The call to action is a simple aspect of a website and still remains one of the most important pieces you can focus on when you're designing. It's a well-accepted concept that you have a brief moment between when a person loads your website/page and takes an action.
You want that person to act on your designed desired action so focusing the design around that specific action is paramount to the success of the page itself. You must make sure the one thing you want a person to do when they load your website is easily found and acted upon.
There are a few questions you can ask yourself when laying out and working through the details of the website to ensure your 'call to action' is working for you. Is it different enough from the rest of the page design to stand out? Do the colour and shape have enough visual contrast be easily seen? Is the copy used to denote the action properly describing what the person needs to do or get out of clicking on it? How many calls to action buttons or links do you have on the page? Are they consistent?
These things all seem easy, but try running over these questions while visiting several websites throughout the rest of the day today and see what you uncover.
There is a current trend for product homepage designs to be very long, requiring users to scroll a good deal. This is absolutely fine, but make sure the page's call to action is pretty prominently placed. It's also common practice to have multiple calls to action placed throughout the page so they are easily accessed as the user scrolls. In this long scrolling page scenario, consistency of both the visual design and copy used on the call to action is supremely important.
Here are five examples to check out...
::::::
Required action A: Copy out the stretch of the passage on website calls to action from "There are a" through "what you uncover.".
Required action B: Write the text that follows the final sentence of the passage on website calls to action.

Records from a dataset:
::::::
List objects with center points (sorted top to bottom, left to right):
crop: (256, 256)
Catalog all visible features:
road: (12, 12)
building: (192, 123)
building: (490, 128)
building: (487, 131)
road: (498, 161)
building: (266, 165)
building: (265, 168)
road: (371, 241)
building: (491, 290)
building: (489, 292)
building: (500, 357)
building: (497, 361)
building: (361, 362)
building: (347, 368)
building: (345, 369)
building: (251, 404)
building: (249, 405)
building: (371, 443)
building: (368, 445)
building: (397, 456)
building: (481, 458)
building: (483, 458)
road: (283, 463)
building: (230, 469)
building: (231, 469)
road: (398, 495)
::::::
Response area A:
There are a few questions you can ask yourself when laying out and working through the details of the website to ensure your 'call to action' is working for you. Is it different enough from the rest of the page design to stand out? Do the colour and shape have enough visual contrast be easily seen? Is the copy used to denote the action properly describing what the person needs to do or get out of clicking on it? How many calls to action buttons or links do you have on the page? Are they consistent?
These things all seem easy, but try running over these questions while visiting several websites throughout the rest of the day today and see what you uncover.

Response area B:
On the design prototyping web app InVision's homepage the calls to action are all consistent in shape and colour.
The data dashboard web app Geckoboard has a long scrolling homepage design. The copy on the calls to action is consistent, using the word 'free' and being all the same colour.
The email marketing web app Mailchimp's website only has a single call to action. It's bright red/ orange, complementing the other colours used on the page. The copy says 'Sign Up Free', reinforcing you can use it for nothing.
The homepage of email marketing web app Emma uses different messages across calls to action, but they're all consistent in tone, colour and shape.
05. Campaign Monitor
Campaign Monitor is an email marketing web app that has a single call to action button on its website that's complementary in colour to the rest of the page. It's also clearly, and almost centrally, positioned.
Words: Gene Crawford
Gene's mission is to work tirelessly at providing inspiration and insight for developers. His projects include www.unmatchedstyle.com and conferences such as www.convergese.com
This article originally appeared in net magazine issue 242.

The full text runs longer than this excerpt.